Check in on their mental health too and assess how they are coping, especially if they live alone or are facing self-isolation.


Seek out an appropriate workspace at home

If you are not lucky enough to have a home office, make sure you designate some area or space that will become your “new office”.

This could be a section of the kitchen table or a spare bedroom; wherever it is, ensure your new workspace has good light and ventilation. Declutter and ensure you only have the core materials you will need for that morning/ afternoon and not tons of paperwork that you will get snowed under before you even start your day!

Try and agree informal “ground rules” with your family members too (especially little ones!) about this being your workspace.

Routine, routine, routine

Ok, so your normal workday might be to arrive at the office at 8.50/8.55, grab a coffee and get started by 9 am. Don’t stop that routine just because you are now working from home.

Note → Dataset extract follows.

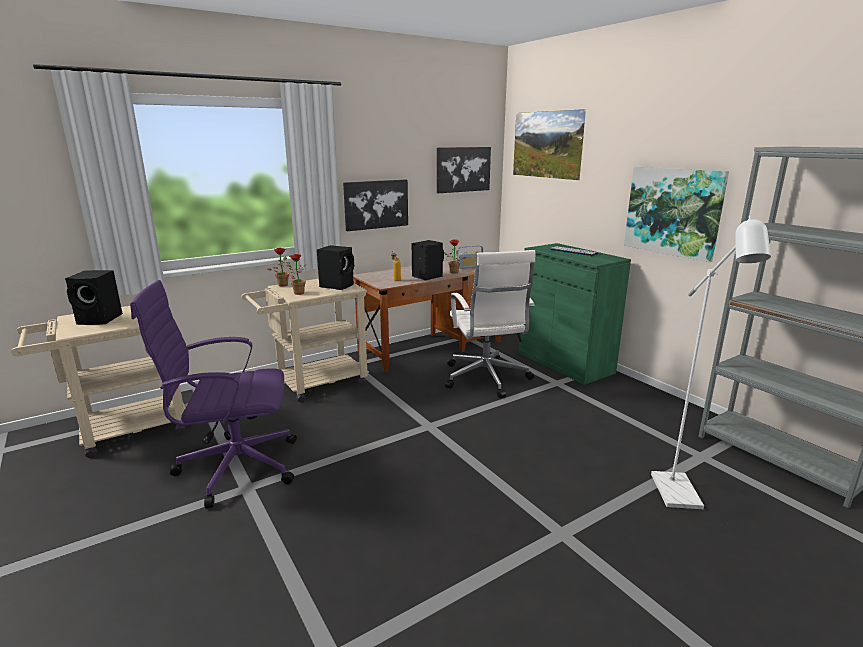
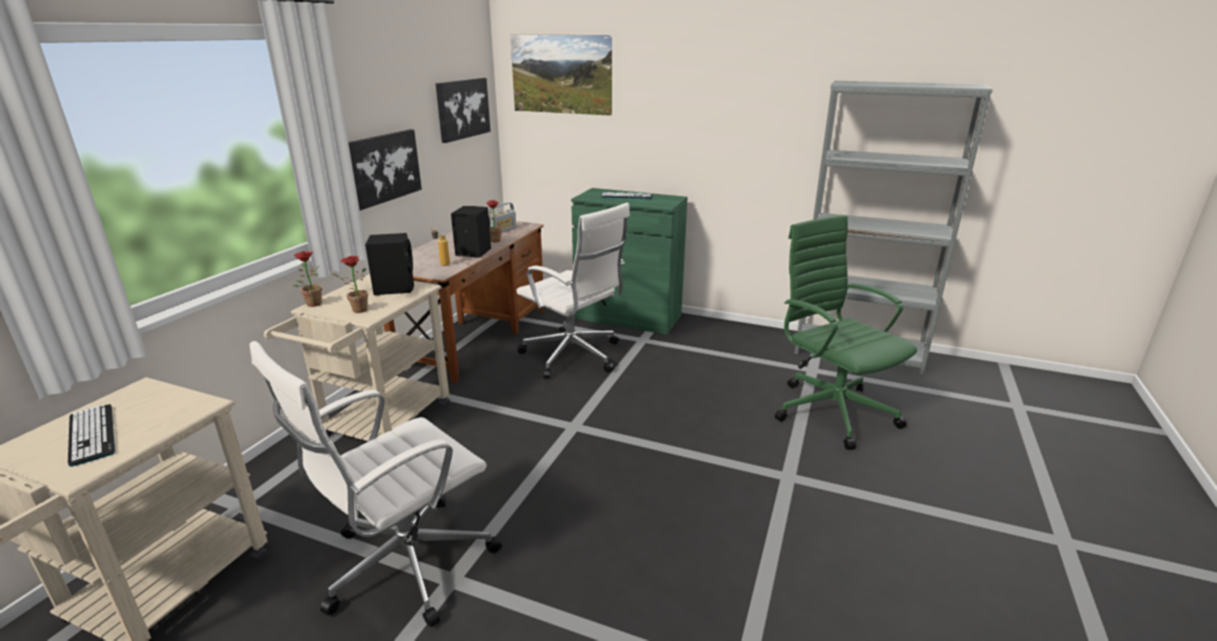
camera: 35 degrees left, 5 degrees up
(101, 319) = (92, 434): black speaker -> keyboard
(234, 467) = (404, 565): purple office chair -> white office chair
(673, 211) = (727, 144): picture -> none
(679, 498) = (831, 410): white floor lamp -> green office chair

Get up, get showered; get dressed and ready for the day ahead.

Subject to restrictions on social distancing and exercising, you might find it beneficial to get out for 15-20 minutes of fresh air before your workday starts. Once you start, plan out your day, arrange your priority list, take breaks as you would normally etc.

Maintain Professionalism

If you are required to attend conference calls and video-calls whilst working from home, ensure you  look and sound as professional as you would if you were in the office, e.g. don’t be crunching on your brekkie during an early morning call (!). Look presentable on video-calls etc.

Prove your Productivity

Firstly, if you can work from home during this crisis, you are one of the lucky ones; compared to hundreds of thousands of workers in the country right now who we know have been temporarily laid off as their employer has no work, and no other options.

You should use this opportunity to demonstrate how productive and resourceful you can be; focus on targets, keep lists of actions and update your line manager on your progress. You will feel encouraged and motivated by what you can achieve.

Adapt to new technology

Just in the last two weeks alone I have used three different online meeting platforms. This can be daunting and, in some way or another, we are all being thrown into the new and the unknown at present. Don’t panic!

There are plenty of online resources out there, e.g. video links, LinkedIn blogs to help you to navigate all this new technology. And, if you are ensure, just ask your line manager/employer for help – if anything, it will demonstrate to them that you are determined to make your new way of working a success!

Managing your Mental Health during Covid-19

We are living and working in unprecedented times. Many of us are facing challenges now, which we have never faced before.

These changes can, and will, have an impact on our mental health. Therefore, we all need to look after, and mind, our mental health, now more than ever.

There are various support organisations who can assist with supporting, enhancing and improving positive mental health such as the Samaritans, Aware and Pieta House.

These organisations are there to support anyone experiencing mental health difficulties at this time, or at any time. Any of the following organisations can be contacted, CONFIDENTIALLY, and FREE OF CHARGE.

Stay in touch 

There are other ways to keep in touch and, with a little “effort”, we can adapt and make the best out of a challenging and difficult situation.

  • Set up WhatsApp groups with your friends and family members to keep in touch
  • Facetime your friends and relatives and share a “virtual cuppa” with them
  • Use any social media as a positive outlet for positive messages of support and encouragement

Covid-19 has hit us all hard and fast but, as with any crisis, positive opportunities can arise.

Employers and employees should use this opportunity to highlight the mutual benefits, effectiveness and the win-win situation which can be achieved with remote-working.